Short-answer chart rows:
□ □ □

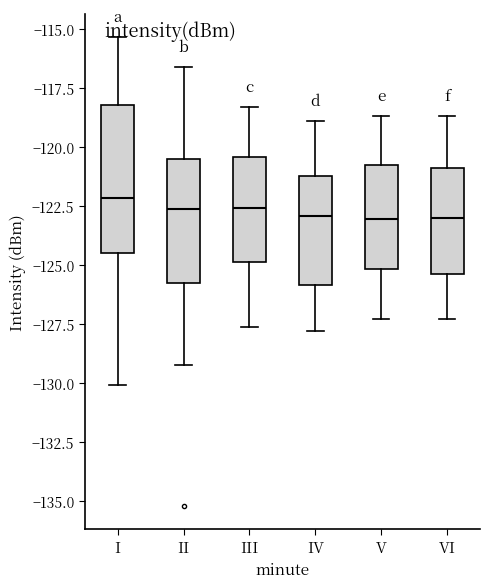

Reading left to right, read every box against the y-axis: the position of its median line, the range the box covers, and the ends of its whiskers. The values are not printed on the chart, so give them approximately, as read against the axis.

I: median -122.0, box -124.5 to -118.0, whiskers -130.0 to -115.5
II: median -122.5, box -125.5 to -120.5, whiskers -129.0 to -116.5
III: median -122.5, box -125.0 to -120.5, whiskers -127.5 to -118.5
IV: median -123.0, box -126.0 to -121.0, whiskers -128.0 to -119.0
V: median -123.0, box -125.0 to -120.5, whiskers -127.5 to -118.5
VI: median -123.0, box -125.5 to -121.0, whiskers -127.5 to -118.5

□ □ □

● **Description of the task**: Write out every one of the rows above verbatim, leaving out the pictures.

● **Answer for this exercise**:
Reading left to right, read every box against the y-axis: the position of its median line, the range the box covers, and the ends of its whiskers. The values are not printed on the chart, so give them approximately, as read against the axis.

I: median -122.0, box -124.5 to -118.0, whiskers -130.0 to -115.5
II: median -122.5, box -125.5 to -120.5, whiskers -129.0 to -116.5
III: median -122.5, box -125.0 to -120.5, whiskers -127.5 to -118.5
IV: median -123.0, box -126.0 to -121.0, whiskers -128.0 to -119.0
V: median -123.0, box -125.0 to -120.5, whiskers -127.5 to -118.5
VI: median -123.0, box -125.5 to -121.0, whiskers -127.5 to -118.5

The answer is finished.